#### Document section
Soon: Chapters 32-33: De Plane, De Plane!!!
Since I am a sad single panda this Valentine’s Day, I shall do an even sadder panda post on Paul’s sad attempts to be a useful spy, and Barton’s sad attempt to be a litterbug.
ABSOLUTELY OUTRAGED over the MASSACRE (not holocaust), Paul pulls up his big boy hero pants and…drives back to Tiny Allendo’s house for a poolside celebratory dinner.
I could very easily forgive this if Paul was trying to make up for his earlier foolish revelations of his own feelings, and was attempting to get back into Ranold’s good graces. But no, Paul is sulky and irritable as always, moping about while everyone else eats, drinks, and is merry.
…it was clear that only Paul had a problem with what had gone on that day. Ranold was right. America was proud of them.
Tiny had invited many friends and movie-business associates, all of whom crowded around Chief Balaam, who looked like the blade of a knife in a silver gown.
I assume this is meant to make Bia sound unfeminine and inhuman again, but to me it makes Bia sound awesome, like a woman who knows herself, knows her coloring and body type and what looks good on her.
The party sounds like a blast, with the vino flowing like Tiny’s monstrosity of a fountain, except for this bit:
…the piece de resistance among the hors d-oeuvres was live sushi, small golden fish that darted through a trough down the middle of the table, which the bravest caught with tiny spears. Paul was horrified.
Okay, okay, I see that. I typed in “live sushi” at YouTube and was fairly horrified myself. But it’s not like this is something that the evil Atheistopians made up. The whole trough thing just seems like the newest Rich Folks’ fad. And since Paul is morally stricken by a frakking fountain, I am not impressed by his outrage.
########
#### Data provided
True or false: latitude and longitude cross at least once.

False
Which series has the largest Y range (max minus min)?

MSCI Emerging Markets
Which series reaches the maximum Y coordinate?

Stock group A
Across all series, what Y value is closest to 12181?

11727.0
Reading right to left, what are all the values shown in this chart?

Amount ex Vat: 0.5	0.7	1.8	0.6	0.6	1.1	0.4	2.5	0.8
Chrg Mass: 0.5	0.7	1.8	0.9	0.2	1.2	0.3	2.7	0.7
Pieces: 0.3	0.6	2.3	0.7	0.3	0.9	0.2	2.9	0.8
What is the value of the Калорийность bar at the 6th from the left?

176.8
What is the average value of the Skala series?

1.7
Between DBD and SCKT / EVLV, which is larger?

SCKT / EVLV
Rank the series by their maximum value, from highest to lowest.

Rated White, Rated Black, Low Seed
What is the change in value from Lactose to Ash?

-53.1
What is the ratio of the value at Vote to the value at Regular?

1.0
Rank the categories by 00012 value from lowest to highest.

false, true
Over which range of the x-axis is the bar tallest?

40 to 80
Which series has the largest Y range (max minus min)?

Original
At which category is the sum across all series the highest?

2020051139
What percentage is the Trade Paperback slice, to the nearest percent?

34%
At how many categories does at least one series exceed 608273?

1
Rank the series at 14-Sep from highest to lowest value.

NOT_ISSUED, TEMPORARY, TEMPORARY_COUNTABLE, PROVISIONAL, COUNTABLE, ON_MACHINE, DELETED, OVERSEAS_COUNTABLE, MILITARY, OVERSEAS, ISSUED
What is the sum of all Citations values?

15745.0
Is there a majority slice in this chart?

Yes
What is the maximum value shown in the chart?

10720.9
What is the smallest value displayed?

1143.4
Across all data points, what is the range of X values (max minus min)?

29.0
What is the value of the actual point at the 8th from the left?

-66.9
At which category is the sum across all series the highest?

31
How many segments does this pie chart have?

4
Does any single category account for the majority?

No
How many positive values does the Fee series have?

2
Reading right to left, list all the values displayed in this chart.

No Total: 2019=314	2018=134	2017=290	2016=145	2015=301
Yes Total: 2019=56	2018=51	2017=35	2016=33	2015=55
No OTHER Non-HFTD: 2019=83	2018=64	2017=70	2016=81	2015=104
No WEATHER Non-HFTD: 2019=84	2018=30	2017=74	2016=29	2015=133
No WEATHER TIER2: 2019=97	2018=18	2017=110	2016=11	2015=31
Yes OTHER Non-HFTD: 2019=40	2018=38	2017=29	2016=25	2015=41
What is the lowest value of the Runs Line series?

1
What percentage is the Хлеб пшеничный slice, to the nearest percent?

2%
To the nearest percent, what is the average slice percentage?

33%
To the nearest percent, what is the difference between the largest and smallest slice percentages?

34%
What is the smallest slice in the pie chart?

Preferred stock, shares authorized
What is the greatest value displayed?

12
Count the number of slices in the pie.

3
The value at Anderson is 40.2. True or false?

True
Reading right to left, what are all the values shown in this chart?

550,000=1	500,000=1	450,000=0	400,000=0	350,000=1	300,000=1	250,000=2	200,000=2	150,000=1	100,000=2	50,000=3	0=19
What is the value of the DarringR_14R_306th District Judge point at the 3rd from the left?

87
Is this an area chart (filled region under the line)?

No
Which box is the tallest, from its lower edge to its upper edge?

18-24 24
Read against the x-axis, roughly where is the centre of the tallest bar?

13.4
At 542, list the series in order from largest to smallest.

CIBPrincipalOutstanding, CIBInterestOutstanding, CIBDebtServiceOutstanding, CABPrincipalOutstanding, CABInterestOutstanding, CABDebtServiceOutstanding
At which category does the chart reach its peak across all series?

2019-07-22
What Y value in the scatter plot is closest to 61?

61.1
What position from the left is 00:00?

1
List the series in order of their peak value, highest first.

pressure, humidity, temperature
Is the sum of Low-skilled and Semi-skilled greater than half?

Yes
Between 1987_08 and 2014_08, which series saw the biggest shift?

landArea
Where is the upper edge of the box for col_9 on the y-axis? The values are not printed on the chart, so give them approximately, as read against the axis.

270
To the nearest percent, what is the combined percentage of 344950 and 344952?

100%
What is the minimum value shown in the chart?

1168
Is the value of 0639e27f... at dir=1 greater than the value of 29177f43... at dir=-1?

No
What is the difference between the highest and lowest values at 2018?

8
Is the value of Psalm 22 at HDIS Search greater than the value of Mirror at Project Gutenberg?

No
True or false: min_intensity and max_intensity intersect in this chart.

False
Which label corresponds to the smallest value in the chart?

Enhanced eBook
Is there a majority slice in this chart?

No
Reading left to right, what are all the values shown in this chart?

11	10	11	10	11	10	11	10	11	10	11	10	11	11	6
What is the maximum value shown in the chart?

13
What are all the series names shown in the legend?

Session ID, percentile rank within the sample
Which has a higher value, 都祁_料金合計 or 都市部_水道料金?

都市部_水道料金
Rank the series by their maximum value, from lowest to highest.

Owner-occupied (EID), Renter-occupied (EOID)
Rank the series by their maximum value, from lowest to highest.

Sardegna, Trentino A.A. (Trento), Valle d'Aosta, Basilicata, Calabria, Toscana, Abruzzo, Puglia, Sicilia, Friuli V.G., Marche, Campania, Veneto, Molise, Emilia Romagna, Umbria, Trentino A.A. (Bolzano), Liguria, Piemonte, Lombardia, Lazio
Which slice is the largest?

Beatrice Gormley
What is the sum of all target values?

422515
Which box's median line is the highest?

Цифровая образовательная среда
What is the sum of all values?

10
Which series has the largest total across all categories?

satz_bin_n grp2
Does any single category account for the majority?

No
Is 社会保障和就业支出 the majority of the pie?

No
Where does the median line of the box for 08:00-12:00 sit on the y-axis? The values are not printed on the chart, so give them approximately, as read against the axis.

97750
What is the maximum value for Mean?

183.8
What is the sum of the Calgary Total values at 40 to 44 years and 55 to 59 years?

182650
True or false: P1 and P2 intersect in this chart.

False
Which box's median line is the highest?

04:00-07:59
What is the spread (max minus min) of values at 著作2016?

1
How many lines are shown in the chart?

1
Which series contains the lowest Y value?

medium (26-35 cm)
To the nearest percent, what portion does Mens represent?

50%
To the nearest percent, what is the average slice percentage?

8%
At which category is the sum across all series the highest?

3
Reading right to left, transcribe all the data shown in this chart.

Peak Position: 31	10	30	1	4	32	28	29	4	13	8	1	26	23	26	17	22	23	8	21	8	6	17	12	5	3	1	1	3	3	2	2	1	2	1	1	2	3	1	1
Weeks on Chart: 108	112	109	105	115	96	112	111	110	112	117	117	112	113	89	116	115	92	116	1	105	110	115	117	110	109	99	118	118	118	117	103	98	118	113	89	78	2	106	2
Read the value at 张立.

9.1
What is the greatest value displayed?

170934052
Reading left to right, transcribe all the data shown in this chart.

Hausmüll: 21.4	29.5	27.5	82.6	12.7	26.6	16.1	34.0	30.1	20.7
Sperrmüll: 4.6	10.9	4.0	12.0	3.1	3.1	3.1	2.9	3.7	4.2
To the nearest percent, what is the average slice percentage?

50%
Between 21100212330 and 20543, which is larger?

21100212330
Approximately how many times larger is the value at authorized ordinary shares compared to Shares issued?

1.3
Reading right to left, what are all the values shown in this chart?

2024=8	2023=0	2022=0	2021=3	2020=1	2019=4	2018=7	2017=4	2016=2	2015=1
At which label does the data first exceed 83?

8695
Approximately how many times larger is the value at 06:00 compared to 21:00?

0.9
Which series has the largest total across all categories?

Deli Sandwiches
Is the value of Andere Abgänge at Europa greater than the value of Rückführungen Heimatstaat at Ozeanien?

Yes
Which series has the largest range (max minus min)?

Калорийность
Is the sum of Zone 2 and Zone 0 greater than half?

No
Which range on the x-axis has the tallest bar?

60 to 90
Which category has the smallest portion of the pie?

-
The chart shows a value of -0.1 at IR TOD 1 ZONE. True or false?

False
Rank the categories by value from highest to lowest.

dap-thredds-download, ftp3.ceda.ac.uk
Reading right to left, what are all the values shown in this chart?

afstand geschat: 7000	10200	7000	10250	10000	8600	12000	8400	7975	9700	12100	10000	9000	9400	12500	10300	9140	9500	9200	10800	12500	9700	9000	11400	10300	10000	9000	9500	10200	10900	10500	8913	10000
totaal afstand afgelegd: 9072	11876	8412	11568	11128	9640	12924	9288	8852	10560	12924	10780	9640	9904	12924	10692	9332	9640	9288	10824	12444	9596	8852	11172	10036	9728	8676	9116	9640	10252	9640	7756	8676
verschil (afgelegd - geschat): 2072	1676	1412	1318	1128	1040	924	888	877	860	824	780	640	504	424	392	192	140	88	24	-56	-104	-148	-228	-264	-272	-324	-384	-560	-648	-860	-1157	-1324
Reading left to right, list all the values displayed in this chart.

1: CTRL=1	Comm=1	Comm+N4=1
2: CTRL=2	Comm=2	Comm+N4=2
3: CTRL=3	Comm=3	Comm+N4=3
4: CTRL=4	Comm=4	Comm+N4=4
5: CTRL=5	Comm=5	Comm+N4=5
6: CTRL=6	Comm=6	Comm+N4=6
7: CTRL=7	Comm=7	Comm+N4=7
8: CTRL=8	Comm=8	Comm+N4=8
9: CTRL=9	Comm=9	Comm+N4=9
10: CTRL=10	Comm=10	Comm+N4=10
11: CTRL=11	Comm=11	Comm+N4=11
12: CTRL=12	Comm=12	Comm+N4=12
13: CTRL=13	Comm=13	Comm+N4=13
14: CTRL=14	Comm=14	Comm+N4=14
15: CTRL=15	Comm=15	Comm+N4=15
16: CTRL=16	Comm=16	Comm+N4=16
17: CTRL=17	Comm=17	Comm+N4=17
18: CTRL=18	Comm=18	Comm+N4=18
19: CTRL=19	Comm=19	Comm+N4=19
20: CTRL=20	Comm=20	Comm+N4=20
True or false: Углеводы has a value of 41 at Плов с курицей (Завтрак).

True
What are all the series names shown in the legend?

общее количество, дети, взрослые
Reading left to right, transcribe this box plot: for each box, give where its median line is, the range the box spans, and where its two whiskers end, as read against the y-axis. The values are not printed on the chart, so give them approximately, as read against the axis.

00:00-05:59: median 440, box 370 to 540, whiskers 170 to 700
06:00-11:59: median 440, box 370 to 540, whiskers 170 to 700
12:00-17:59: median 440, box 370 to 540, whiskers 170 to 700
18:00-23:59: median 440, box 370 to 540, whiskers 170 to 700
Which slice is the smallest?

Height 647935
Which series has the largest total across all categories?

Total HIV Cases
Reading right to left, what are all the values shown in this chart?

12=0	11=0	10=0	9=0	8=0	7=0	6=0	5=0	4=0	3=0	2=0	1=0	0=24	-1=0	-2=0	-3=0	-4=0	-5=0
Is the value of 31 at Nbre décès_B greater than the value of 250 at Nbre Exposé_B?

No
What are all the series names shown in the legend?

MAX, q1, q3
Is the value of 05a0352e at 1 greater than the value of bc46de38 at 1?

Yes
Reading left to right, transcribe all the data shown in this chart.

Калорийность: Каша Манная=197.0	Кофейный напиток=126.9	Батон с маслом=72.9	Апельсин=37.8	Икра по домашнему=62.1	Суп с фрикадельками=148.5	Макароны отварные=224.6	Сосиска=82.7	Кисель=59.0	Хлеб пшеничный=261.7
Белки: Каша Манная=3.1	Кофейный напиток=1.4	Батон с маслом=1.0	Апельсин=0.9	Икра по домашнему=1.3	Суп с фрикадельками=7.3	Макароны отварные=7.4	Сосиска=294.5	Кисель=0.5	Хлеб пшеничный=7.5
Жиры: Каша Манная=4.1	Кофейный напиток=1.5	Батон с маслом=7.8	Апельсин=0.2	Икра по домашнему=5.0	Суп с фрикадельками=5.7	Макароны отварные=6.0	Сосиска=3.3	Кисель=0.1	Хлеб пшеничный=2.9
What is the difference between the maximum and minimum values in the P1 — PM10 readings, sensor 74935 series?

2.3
########
(Work to complete):
• 1. In the post on Chapters 32-33, where does Paul drive after the massacre?
• 2. Please repeat a passage from the post on Chapters 32-33: begin at the words "Tiny had invited" and stop after "Paul was horrified.".
The rows come from a separate source.

(Responses by item number):
• 1. He drives back to Tiny Allendo's house for a poolside celebratory dinner.

• 2.
Tiny had invited many friends and movie-business associates, all of whom crowded around Chief Balaam, who looked like the blade of a knife in a silver gown.
I assume this is meant to make Bia sound unfeminine and inhuman again, but to me it makes Bia sound awesome, like a woman who knows herself, knows her coloring and body type and what looks good on her.
The party sounds like a blast, with the vino flowing like Tiny’s monstrosity of a fountain, except for this bit:
…the piece de resistance among the hors d-oeuvres was live sushi, small golden fish that darted through a trough down the middle of the table, which the bravest caught with tiny spears. Paul was horrified.